Por ejemplo, podemos intentar buscar una fulana para un kiki. Pero todavía no se ha inventado Badoo, Tinder y similares. Nuestras opciones se reducen al entorno próximo, donde ya estamos muy vistos. Para los anuncios de contactos tenemos que comprar la prensa, y llamar desde un bar o una cabina donde pueden vernos con la página acusadora abierta, o un locutorio, donde casi cualquiera puede escucharnos. El puticlub queda a las afuera, no tenemos coche y, además, aun no han desembarcado las ucranianas y las colombianas. Solo unas cuantas portuguesas entradas en años y en carnes para saciar a camioneros y solitarios. Podemos hacernos un apartado de correos y escribir a los anuncios de cualquier revista en la sección busco pareja, esperando un par de semanas a que cualquier petarda del otro lado de la península se ponga en contacto escrito con nosotros.
Entonces decidimos charlar con alguien de nuestros intereses comunes o aficiones. Pero en nuestro círculo social a nadie le interesa la fotografía, por ejemplo, y no podemos entrar en ningún foro a aprender o compartir experiencias, ni a poner fotos para que las critiquen, porque internet y la foto digital aun no existen. Miramos nuestras últimas instantáneas, recién recogidas de la tienda de Kodak, en la soledad de un bar, sin nadie con quien compartirlas. Por cierto, salieron casi todas movidas o desenfocadas, y uno de los carretes se jodió en el revelado.

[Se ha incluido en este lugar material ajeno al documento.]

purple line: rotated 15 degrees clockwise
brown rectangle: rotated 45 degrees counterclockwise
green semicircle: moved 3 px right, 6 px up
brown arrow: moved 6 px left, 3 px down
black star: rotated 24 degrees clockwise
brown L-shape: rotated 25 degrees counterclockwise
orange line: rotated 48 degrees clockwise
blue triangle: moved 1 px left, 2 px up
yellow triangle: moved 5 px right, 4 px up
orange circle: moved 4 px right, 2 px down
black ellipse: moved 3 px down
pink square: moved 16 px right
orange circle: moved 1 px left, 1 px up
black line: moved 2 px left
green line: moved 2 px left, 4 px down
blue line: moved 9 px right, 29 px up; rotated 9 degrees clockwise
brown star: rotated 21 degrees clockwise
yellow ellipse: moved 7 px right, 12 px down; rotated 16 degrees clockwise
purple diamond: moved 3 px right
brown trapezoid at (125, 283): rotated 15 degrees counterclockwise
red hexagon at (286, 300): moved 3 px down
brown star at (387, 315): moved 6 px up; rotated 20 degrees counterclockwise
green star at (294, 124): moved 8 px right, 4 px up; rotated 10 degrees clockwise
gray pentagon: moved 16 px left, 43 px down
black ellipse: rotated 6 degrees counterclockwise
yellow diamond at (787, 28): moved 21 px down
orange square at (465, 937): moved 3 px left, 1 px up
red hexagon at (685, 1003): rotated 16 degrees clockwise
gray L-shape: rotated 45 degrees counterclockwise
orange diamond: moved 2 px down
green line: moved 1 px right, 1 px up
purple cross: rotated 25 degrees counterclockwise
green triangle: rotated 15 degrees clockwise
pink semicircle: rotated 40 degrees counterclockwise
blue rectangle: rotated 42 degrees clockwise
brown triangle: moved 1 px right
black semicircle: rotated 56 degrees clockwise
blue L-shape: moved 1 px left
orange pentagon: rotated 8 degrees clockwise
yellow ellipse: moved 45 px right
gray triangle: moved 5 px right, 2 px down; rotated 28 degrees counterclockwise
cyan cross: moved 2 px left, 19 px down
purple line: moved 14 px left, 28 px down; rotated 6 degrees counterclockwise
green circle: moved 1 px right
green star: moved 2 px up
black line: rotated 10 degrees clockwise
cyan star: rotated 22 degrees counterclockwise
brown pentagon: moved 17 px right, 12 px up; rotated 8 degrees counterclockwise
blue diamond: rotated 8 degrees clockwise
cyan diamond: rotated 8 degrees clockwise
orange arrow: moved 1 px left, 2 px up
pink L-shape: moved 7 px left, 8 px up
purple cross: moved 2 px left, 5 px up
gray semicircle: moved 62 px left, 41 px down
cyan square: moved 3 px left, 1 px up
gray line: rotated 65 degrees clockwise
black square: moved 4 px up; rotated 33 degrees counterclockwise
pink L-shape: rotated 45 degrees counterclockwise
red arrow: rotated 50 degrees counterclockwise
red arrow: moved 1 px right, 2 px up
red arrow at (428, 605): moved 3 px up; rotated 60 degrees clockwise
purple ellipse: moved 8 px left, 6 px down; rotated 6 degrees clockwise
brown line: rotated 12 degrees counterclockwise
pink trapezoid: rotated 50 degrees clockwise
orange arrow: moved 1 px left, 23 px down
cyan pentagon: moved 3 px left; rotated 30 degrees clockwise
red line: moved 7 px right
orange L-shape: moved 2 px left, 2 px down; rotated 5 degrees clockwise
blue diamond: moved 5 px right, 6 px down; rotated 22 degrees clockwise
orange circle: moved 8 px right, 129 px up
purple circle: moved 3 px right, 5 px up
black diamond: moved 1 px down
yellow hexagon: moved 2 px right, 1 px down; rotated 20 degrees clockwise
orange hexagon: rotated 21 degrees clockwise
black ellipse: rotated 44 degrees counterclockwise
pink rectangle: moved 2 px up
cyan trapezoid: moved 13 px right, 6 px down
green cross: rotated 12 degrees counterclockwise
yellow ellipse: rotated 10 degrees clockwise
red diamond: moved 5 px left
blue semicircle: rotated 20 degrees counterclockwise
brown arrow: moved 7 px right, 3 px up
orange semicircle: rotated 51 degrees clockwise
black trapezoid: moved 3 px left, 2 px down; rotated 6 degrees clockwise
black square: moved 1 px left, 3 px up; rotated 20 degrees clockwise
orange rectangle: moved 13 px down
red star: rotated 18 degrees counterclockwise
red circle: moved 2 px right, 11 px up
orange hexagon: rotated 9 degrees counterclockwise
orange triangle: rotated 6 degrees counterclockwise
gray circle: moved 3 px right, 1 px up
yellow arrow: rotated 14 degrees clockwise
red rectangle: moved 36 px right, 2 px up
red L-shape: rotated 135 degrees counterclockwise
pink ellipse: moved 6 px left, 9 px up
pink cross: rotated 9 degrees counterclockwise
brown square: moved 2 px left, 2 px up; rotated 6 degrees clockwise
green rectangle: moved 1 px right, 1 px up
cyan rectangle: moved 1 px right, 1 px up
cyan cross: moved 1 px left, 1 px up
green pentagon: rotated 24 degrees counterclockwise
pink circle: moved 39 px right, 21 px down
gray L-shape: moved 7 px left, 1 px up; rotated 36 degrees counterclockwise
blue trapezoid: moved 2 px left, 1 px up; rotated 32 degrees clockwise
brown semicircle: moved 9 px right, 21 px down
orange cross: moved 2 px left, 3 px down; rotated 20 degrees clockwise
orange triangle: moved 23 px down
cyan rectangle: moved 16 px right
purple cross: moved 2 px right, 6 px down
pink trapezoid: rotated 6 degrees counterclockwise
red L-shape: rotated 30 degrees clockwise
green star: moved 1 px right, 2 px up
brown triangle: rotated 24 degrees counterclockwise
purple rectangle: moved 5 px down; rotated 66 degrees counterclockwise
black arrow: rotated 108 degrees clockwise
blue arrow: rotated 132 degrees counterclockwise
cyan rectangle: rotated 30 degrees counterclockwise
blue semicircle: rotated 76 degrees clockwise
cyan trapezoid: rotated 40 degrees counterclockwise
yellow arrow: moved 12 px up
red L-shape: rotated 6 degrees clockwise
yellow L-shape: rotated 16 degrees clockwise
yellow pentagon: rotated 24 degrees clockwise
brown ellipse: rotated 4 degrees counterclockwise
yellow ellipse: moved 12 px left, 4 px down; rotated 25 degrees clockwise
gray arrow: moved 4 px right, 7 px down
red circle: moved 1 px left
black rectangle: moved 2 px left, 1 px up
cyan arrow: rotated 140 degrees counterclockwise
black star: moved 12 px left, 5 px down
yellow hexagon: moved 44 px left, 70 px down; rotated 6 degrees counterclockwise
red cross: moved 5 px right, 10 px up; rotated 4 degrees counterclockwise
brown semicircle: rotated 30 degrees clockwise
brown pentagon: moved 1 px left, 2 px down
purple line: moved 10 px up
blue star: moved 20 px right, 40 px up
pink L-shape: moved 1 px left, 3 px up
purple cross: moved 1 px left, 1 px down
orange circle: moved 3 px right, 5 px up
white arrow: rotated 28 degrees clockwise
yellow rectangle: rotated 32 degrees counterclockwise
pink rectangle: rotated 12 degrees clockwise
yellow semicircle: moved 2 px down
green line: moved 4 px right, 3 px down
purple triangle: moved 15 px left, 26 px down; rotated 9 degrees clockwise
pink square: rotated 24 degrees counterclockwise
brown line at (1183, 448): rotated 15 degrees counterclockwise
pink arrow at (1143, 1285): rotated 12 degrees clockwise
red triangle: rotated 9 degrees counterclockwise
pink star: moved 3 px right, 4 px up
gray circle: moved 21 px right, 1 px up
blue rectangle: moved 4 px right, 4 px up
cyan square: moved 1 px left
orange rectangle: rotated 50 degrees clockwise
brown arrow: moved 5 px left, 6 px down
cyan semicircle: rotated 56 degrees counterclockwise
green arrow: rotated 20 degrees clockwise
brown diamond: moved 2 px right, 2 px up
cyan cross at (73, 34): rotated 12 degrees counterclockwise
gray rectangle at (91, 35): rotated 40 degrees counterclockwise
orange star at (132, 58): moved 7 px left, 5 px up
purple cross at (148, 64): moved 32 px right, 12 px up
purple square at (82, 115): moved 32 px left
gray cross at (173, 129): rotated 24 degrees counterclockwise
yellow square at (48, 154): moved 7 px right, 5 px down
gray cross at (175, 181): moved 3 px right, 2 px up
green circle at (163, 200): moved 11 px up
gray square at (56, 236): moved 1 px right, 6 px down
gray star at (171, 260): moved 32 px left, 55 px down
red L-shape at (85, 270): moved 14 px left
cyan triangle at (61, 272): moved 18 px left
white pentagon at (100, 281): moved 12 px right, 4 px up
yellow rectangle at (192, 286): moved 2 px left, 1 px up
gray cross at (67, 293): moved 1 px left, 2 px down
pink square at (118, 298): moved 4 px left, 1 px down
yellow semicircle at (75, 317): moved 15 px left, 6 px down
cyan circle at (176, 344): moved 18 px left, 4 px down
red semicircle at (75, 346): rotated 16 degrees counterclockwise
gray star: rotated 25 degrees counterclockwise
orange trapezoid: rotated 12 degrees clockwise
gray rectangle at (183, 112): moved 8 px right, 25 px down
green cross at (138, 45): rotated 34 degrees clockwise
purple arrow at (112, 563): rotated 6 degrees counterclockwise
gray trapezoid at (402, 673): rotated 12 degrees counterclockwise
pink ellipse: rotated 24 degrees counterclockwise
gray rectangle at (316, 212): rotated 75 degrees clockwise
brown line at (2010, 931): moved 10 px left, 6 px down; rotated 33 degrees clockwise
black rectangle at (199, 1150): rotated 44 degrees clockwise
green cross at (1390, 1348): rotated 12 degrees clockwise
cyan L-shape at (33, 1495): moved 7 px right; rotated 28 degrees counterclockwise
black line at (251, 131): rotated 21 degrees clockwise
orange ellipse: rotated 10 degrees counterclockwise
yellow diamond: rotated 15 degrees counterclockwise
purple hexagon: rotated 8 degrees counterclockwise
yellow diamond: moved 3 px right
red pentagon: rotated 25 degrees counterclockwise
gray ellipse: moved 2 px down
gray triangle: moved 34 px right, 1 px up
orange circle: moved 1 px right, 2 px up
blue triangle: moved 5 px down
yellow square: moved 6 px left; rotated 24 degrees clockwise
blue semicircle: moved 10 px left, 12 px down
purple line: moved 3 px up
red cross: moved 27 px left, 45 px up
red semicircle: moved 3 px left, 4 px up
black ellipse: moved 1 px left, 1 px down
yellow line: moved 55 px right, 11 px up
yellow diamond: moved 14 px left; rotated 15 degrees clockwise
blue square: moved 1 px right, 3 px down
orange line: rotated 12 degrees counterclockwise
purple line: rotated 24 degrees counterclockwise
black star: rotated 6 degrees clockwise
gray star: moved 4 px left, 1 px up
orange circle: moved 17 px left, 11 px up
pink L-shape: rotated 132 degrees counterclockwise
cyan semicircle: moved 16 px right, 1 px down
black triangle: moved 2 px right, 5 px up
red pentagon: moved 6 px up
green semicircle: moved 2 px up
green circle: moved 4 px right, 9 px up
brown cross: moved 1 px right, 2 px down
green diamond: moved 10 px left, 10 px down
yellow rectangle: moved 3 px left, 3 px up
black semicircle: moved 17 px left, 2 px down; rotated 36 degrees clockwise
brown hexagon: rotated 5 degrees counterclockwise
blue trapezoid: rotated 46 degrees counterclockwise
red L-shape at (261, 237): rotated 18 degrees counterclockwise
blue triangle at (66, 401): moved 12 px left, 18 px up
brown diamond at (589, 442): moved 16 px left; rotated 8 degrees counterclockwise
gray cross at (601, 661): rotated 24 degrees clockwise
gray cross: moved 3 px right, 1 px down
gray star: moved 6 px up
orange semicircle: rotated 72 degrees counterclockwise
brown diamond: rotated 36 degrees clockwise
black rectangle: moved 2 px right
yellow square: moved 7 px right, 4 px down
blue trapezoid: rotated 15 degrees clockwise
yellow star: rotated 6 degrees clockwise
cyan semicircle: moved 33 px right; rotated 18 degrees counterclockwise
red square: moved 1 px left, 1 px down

No conocemos, en el mundo real, a nadie que le interese nuestro escritor favorito, o que esté fascinado por viajar al mismo país que nosotros. Si la tele o los diarios no hablan de ellos, no podemos aprender cosas, a no ser que encontremos algo en la biblioteca pública. Si tienes gustos minoritarios, tu incomunicación acerca de tus intereses será total y absoluta. Todos están demasiado ocupados con el fútbol, y los miembros de la minoría selecta están tan aislados como si cada uno viviese en un atolón del Pacífico. No hay ningún mundo virtual que te permita confluir con ellos para disfrutar del interés común, ni ningún foro de tarados que te permita sentir que existen inadaptados como tú. Todo lo que puedes obtener te lo aportará el reducidísimo número de personas con las que compartes relaciones sociales, y por mera probabilidad, es difícil encontrar almas gemelas. Tal vez exista un club de fanáticos de la literatura rusa que se reúna una vez al mes en Soria, pero no vas a ir allí desde Betanzos a charlar un poco. Así que te consumes de aburrimiento, rodeado de gente a la que no interesas ni te interesa una mierda, día tras día, mes tras mes, año tras año...
Si les parece, nos subimos al DeLorean y vamos de vuelta.